# PROBLEM TO SOLVE:
Count the lines in the material below that contain the string "across", treating uppercase and lowercase letters as different. Reply with the number only.

# MATERIAL PROVIDED:
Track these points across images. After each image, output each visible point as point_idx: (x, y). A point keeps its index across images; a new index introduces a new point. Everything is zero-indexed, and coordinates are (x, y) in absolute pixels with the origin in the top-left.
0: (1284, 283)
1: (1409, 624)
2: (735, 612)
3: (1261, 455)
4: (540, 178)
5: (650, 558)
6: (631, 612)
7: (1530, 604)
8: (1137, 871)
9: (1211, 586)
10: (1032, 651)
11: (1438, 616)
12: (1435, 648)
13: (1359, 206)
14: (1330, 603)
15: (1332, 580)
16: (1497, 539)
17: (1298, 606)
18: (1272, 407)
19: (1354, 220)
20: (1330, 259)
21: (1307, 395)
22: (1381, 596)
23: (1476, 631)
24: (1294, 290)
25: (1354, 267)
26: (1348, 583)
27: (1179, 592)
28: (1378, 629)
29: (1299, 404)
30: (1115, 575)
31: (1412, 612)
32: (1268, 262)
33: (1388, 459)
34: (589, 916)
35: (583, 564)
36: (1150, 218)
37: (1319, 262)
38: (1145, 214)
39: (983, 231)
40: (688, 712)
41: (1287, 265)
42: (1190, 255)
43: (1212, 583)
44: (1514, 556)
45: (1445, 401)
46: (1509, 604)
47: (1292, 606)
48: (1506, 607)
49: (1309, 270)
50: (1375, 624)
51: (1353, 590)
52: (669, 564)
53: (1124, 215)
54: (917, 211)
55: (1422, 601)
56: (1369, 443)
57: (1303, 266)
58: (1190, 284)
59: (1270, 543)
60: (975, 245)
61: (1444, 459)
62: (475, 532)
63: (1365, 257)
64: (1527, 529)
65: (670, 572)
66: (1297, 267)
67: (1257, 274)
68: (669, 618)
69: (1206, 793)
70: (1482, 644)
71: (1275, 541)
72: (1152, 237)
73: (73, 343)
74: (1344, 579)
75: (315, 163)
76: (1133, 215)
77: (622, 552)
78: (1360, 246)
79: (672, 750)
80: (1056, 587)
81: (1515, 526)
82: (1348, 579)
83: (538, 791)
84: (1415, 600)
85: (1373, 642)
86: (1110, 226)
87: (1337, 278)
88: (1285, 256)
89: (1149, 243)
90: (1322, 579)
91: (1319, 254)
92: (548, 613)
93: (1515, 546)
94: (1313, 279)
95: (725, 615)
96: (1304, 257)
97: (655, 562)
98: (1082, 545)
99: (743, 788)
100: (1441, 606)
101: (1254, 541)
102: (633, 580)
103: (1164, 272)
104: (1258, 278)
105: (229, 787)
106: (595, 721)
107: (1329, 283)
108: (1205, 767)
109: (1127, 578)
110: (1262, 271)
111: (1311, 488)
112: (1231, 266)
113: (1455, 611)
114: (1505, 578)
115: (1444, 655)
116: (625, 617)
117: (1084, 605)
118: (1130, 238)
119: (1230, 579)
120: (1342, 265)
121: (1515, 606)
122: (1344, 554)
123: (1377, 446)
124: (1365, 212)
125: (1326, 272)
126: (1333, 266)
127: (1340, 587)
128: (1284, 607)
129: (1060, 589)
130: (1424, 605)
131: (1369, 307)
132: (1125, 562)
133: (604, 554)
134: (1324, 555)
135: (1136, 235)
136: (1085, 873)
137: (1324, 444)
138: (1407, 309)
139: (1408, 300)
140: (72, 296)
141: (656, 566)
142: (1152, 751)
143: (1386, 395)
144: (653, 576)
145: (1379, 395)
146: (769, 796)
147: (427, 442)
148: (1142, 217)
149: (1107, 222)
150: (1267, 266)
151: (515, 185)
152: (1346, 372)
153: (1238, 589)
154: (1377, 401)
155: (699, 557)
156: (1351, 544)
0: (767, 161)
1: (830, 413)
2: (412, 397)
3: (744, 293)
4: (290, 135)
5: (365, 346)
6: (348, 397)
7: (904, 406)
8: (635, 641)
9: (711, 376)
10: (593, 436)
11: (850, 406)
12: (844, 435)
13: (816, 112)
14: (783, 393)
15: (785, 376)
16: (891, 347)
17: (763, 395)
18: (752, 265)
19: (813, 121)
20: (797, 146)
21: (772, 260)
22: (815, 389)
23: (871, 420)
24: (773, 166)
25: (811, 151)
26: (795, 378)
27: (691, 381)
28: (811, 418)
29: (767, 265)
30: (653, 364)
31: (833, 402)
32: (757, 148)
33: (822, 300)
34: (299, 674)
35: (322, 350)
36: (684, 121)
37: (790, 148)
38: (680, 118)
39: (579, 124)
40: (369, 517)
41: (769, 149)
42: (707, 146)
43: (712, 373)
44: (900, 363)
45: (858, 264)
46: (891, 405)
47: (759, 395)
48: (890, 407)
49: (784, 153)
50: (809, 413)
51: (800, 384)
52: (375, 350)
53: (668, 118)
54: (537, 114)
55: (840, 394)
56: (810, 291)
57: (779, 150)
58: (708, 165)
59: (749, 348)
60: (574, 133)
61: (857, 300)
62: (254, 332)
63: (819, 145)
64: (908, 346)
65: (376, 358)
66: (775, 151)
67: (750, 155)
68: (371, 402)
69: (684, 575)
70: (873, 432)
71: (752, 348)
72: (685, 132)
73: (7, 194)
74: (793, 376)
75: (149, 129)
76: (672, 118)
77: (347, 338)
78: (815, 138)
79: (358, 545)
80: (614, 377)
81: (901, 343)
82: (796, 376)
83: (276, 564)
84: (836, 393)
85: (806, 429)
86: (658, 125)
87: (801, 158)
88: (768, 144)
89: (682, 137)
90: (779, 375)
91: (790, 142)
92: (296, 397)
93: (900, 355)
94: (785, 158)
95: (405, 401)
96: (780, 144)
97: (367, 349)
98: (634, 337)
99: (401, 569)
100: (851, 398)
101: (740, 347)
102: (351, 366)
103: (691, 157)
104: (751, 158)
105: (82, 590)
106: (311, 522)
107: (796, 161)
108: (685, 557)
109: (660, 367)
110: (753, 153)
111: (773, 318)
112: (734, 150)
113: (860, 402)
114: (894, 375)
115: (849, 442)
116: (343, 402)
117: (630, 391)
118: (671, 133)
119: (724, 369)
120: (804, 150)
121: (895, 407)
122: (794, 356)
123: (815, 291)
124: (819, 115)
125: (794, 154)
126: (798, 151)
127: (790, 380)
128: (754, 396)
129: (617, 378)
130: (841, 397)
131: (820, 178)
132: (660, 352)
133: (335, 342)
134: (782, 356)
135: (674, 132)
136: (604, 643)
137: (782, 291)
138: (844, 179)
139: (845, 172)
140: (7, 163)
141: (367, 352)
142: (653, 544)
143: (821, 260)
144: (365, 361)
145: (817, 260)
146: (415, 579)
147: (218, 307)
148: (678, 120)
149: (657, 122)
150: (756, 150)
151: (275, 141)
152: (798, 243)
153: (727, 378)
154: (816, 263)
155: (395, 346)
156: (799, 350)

# YOUR RESPONSE:
1